Available data:
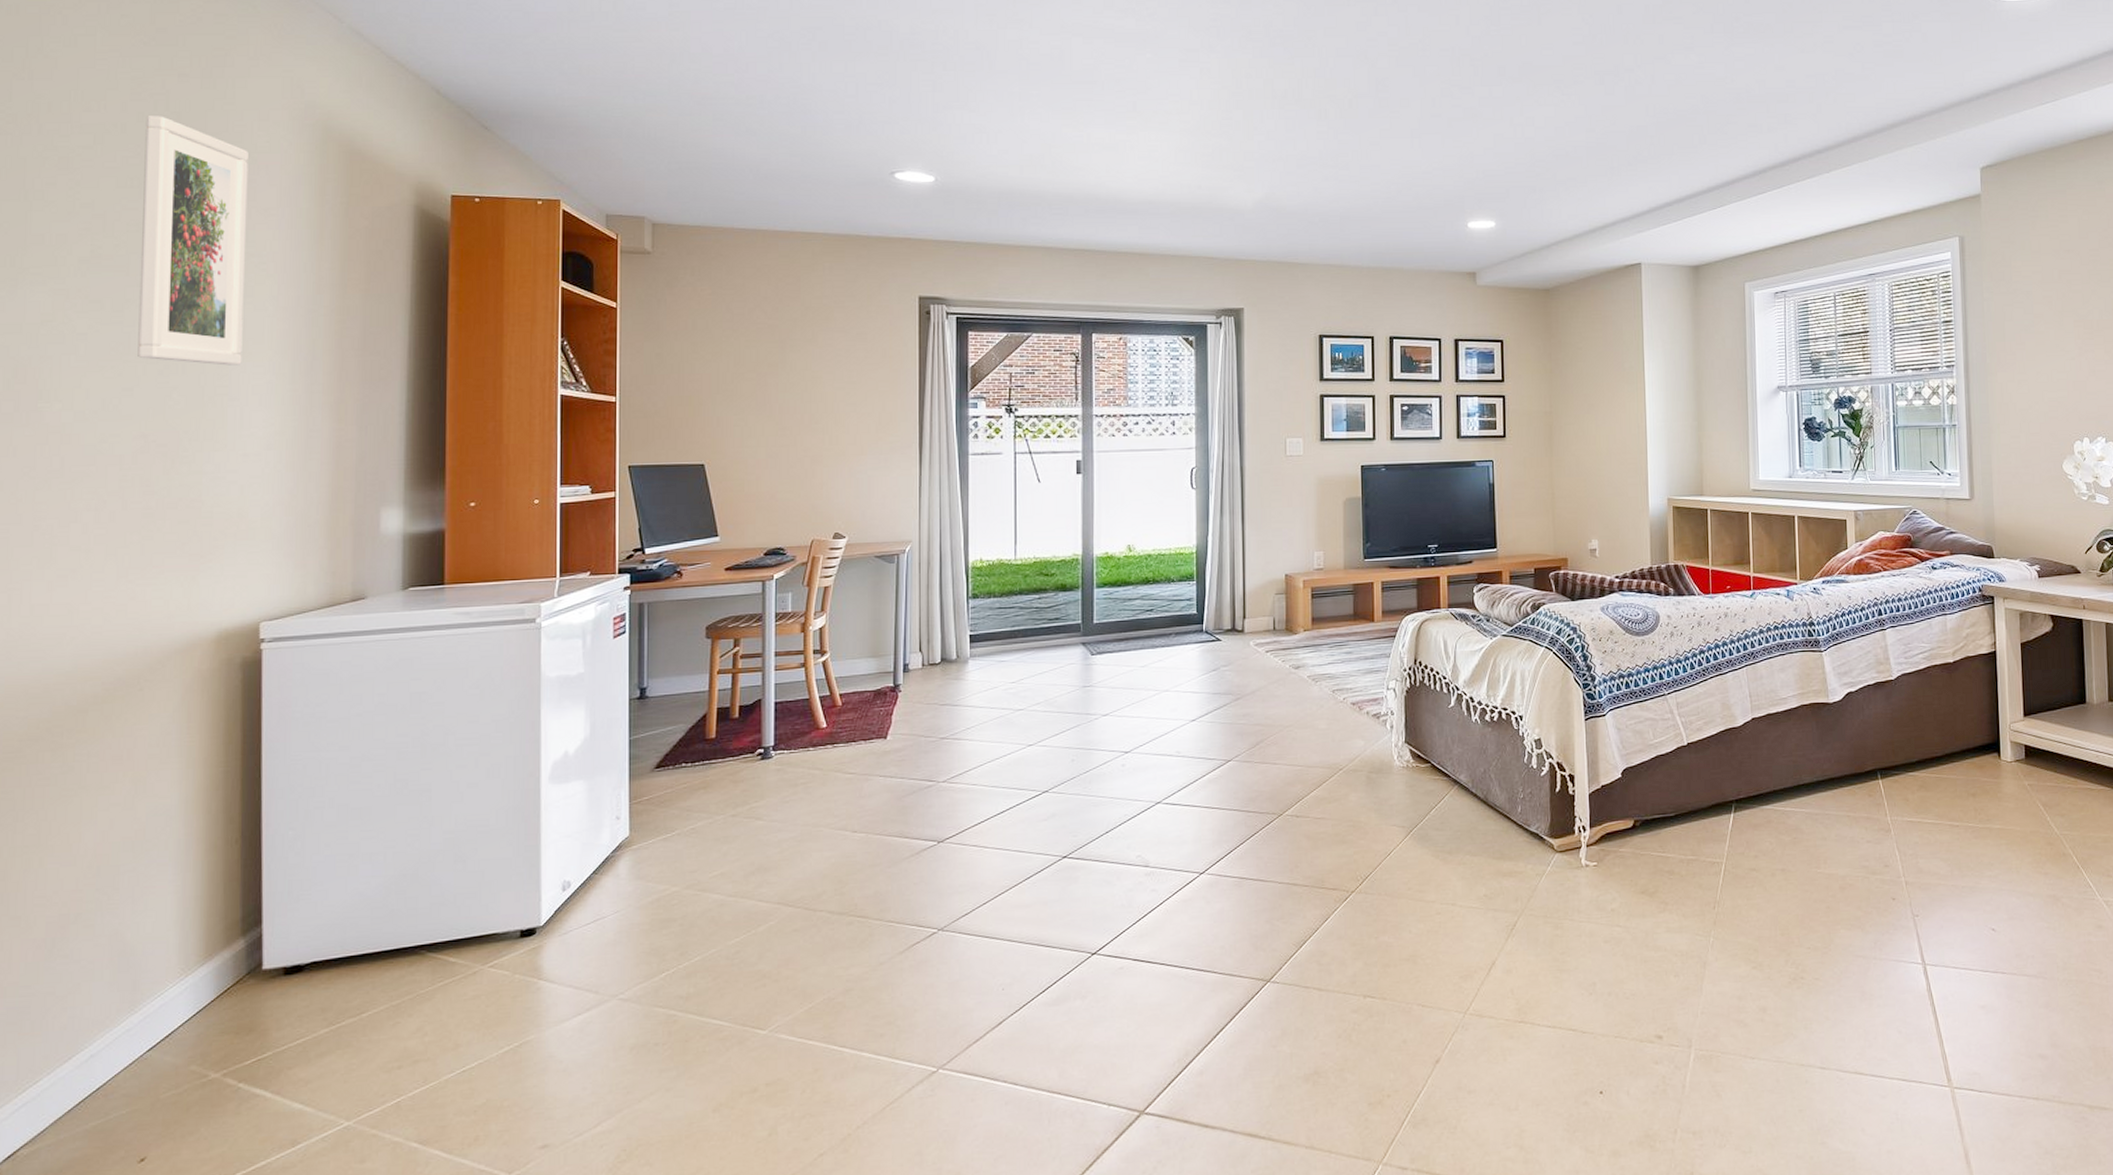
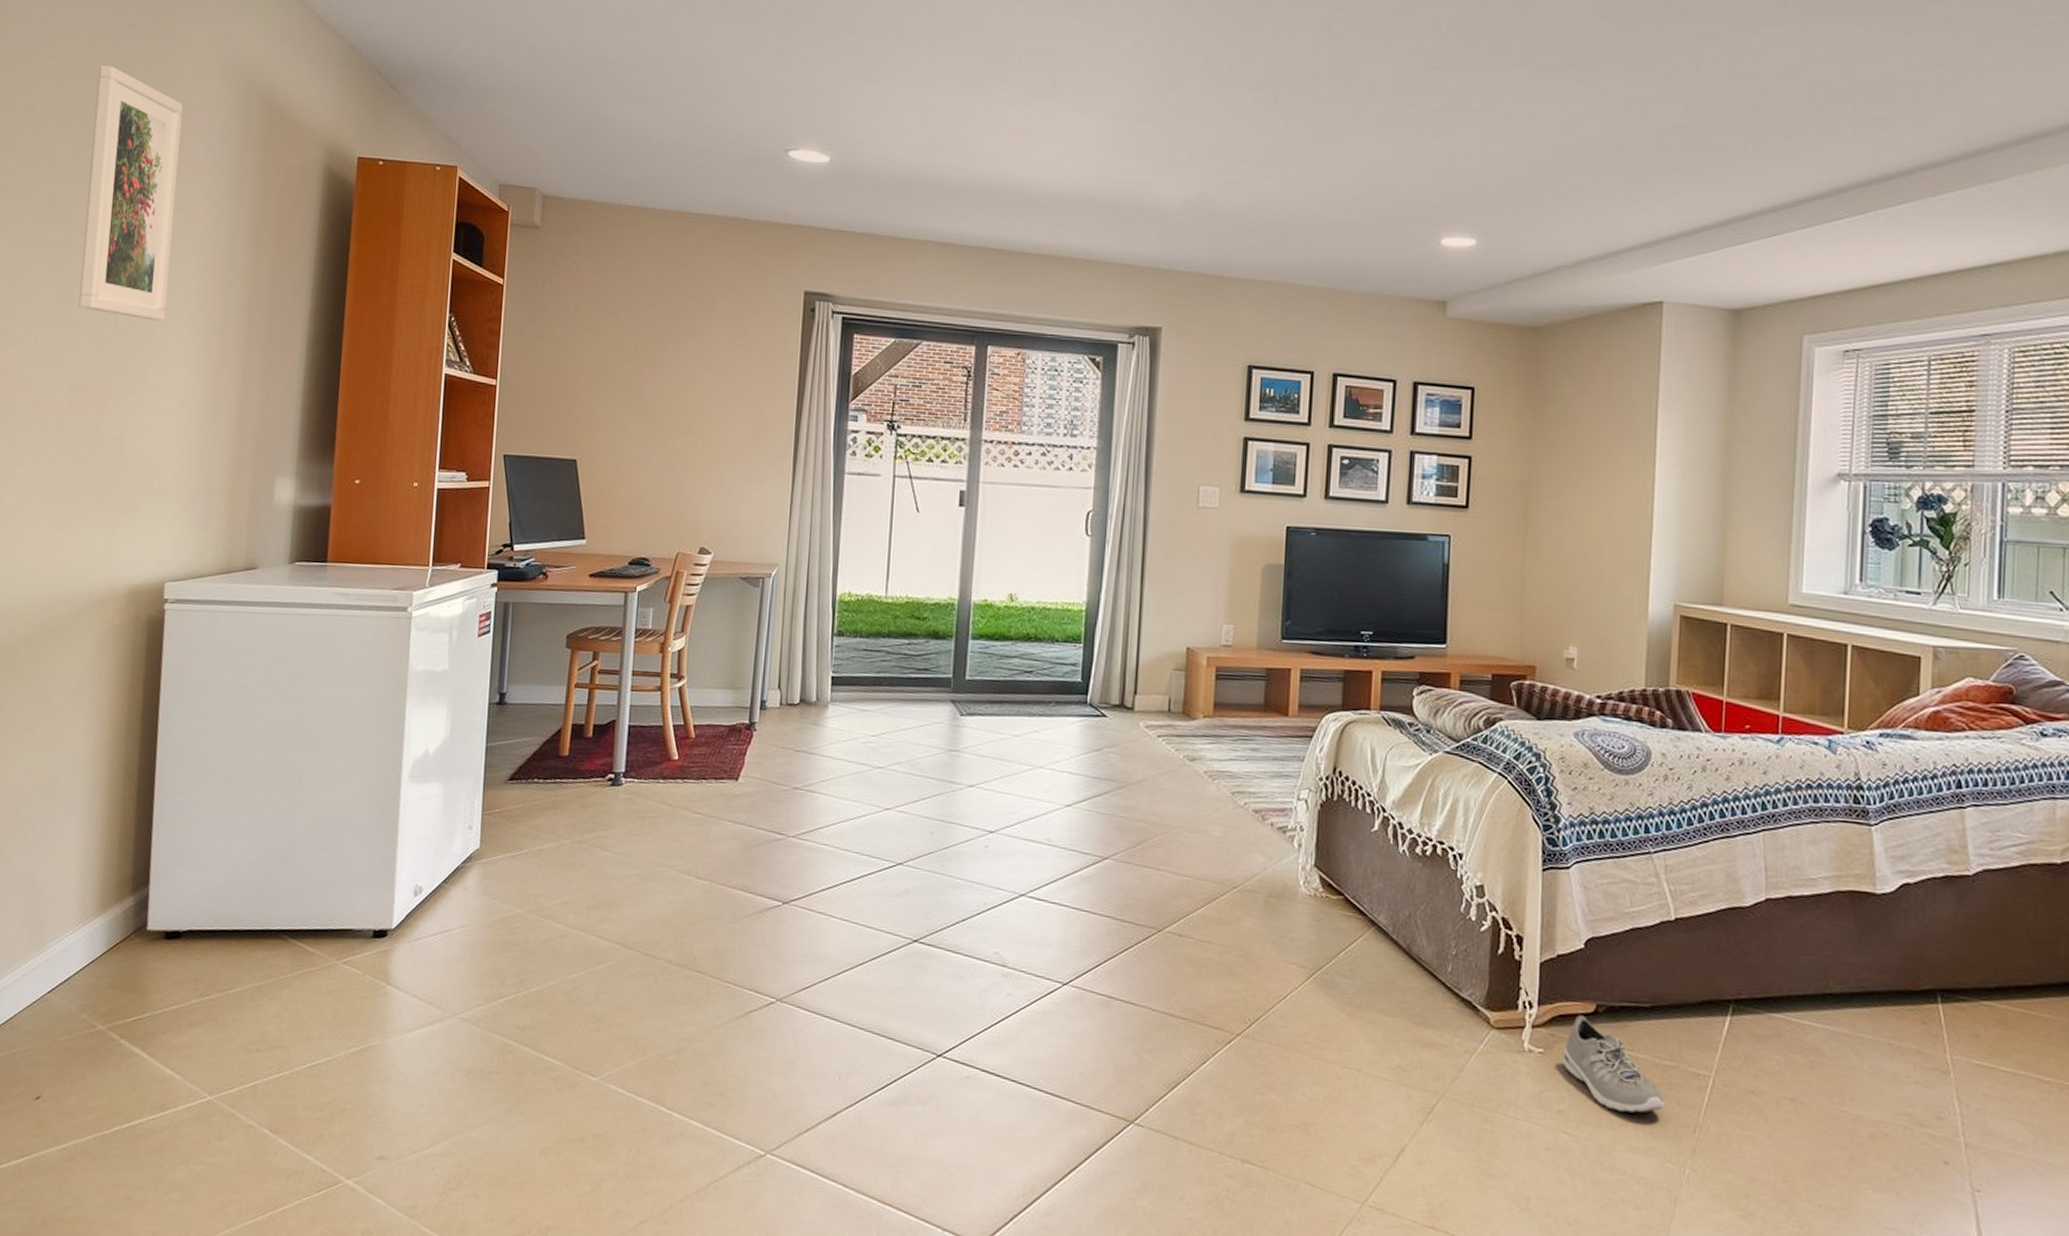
sneaker: none [1612,830,1691,902] -> present [1562,1015,1665,1113]

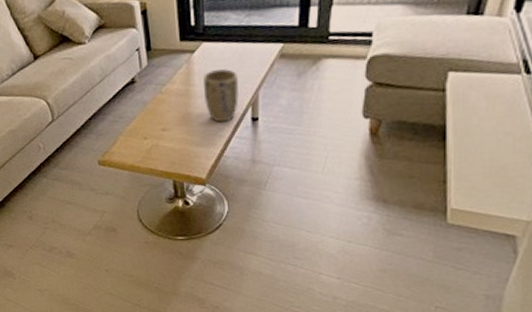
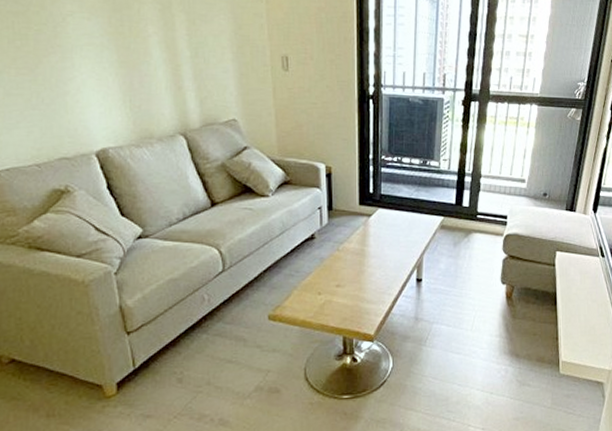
plant pot: present [203,69,239,123] -> none [378,234,406,282]

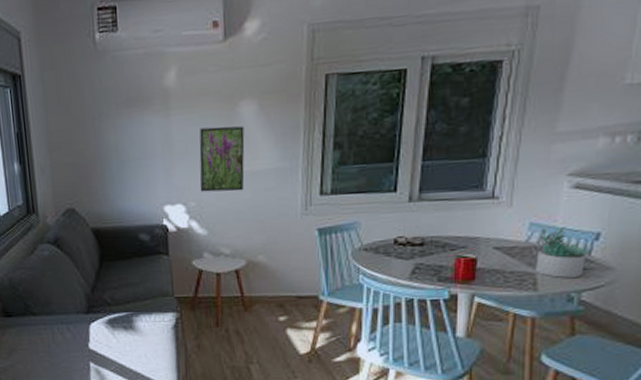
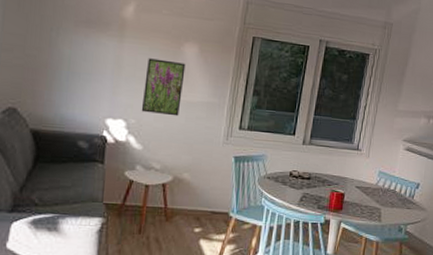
succulent plant: present [535,226,591,278] -> none [380,176,414,214]

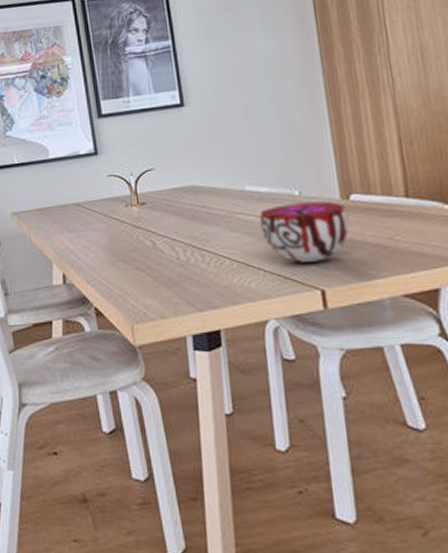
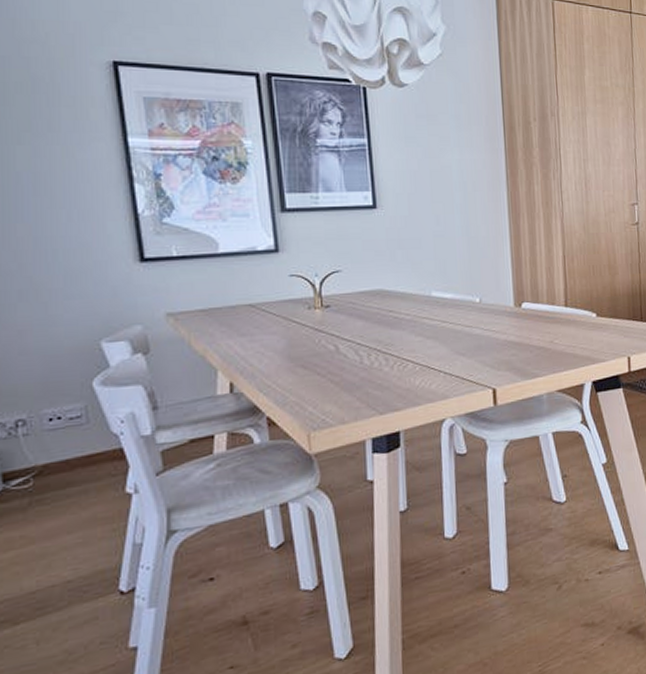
decorative bowl: present [259,201,350,263] -> none [443,308,520,364]

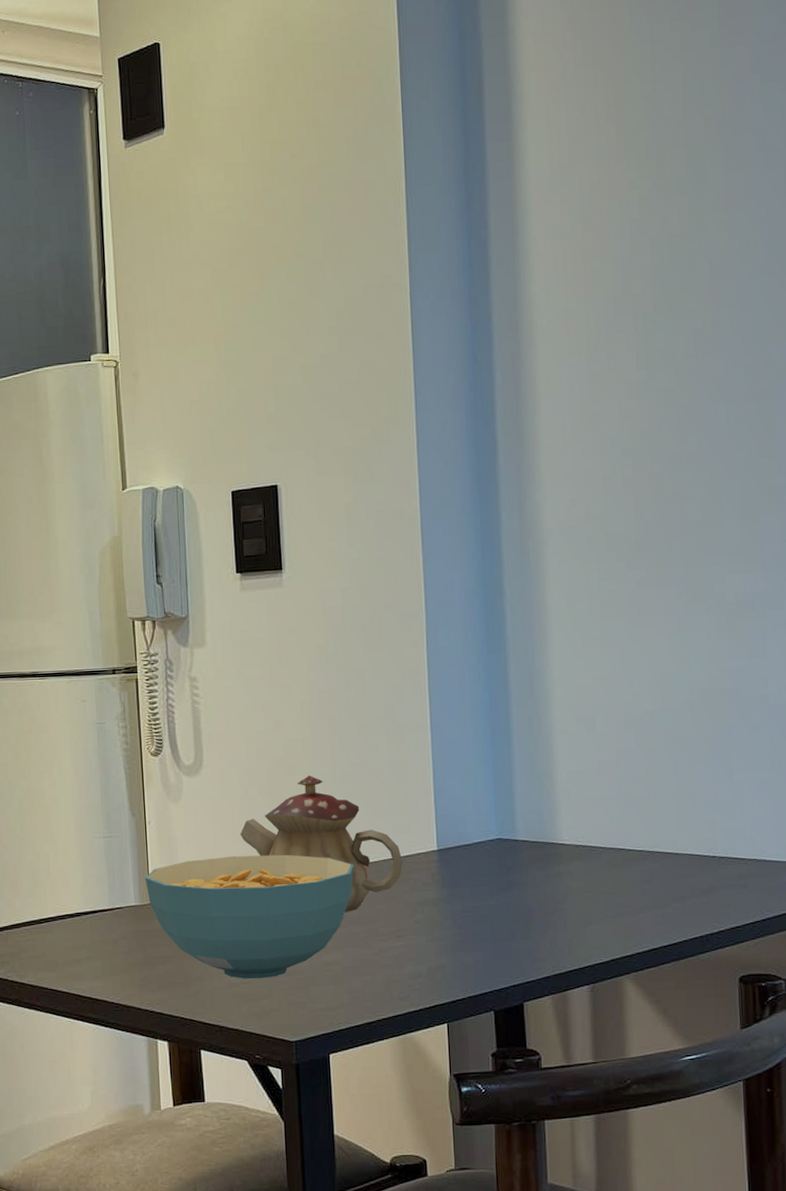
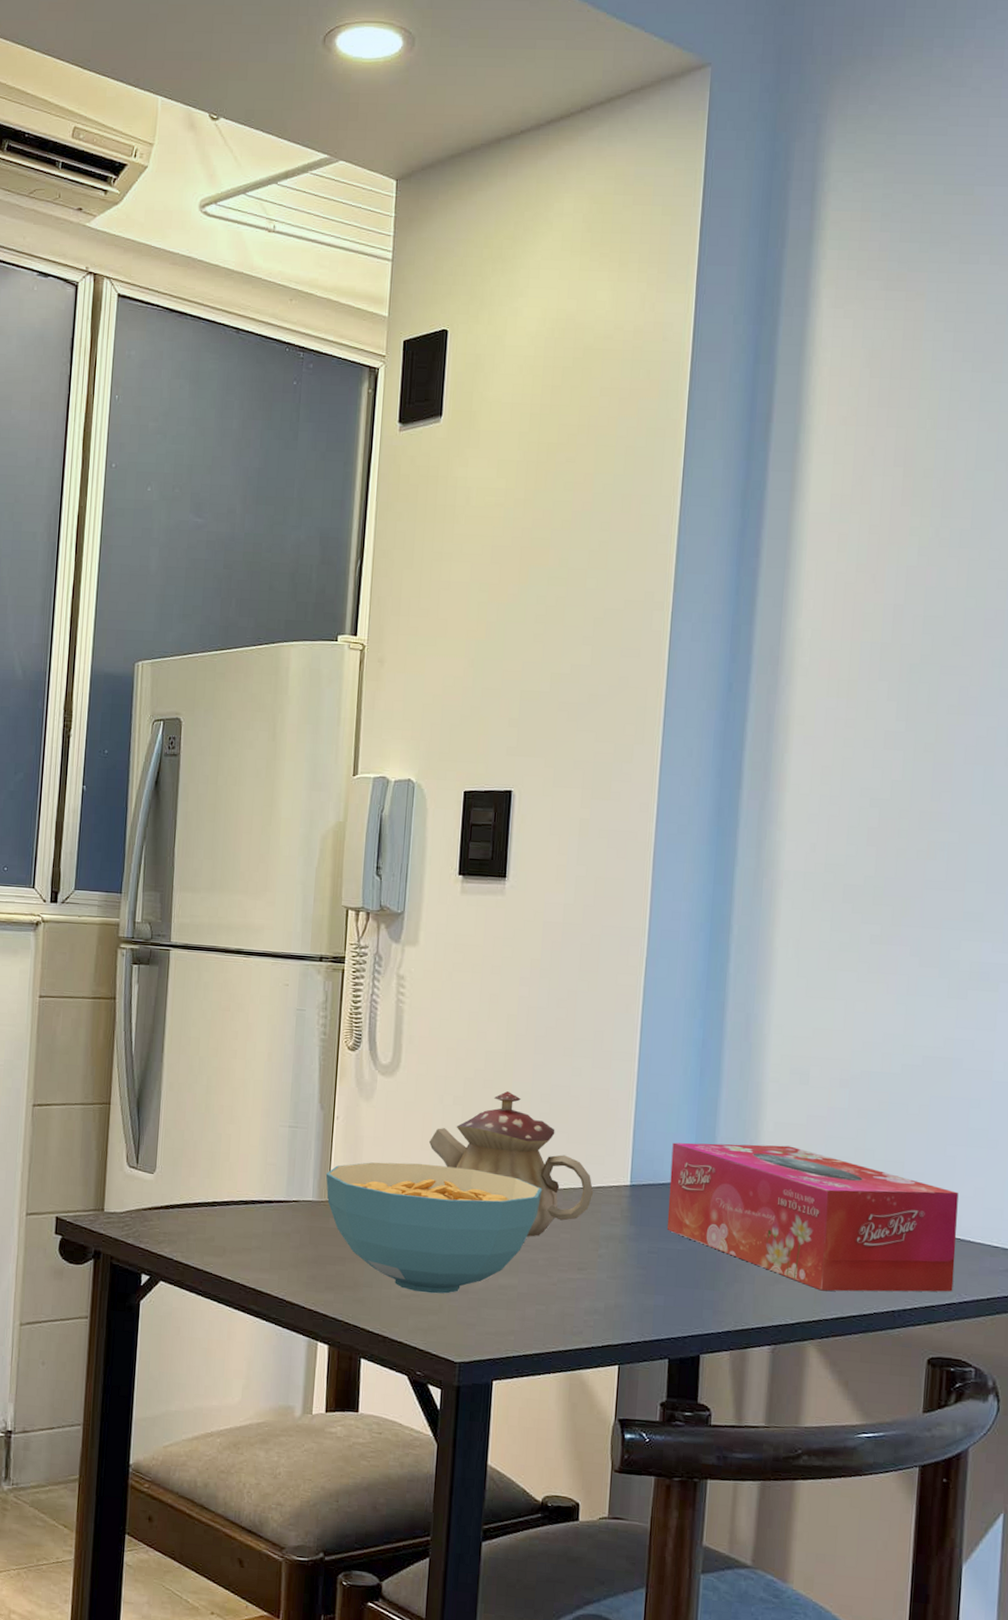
tissue box: none [473,792,755,926] -> present [666,1142,959,1292]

Task brief: Leave out the pictures; repeat the data exactly.

Response to this task:
sneaker: none [1612,830,1691,902] -> present [1562,1015,1665,1113]

plant pot: present [203,69,239,123] -> none [378,234,406,282]

succulent plant: present [535,226,591,278] -> none [380,176,414,214]

decorative bowl: present [259,201,350,263] -> none [443,308,520,364]

tissue box: none [473,792,755,926] -> present [666,1142,959,1292]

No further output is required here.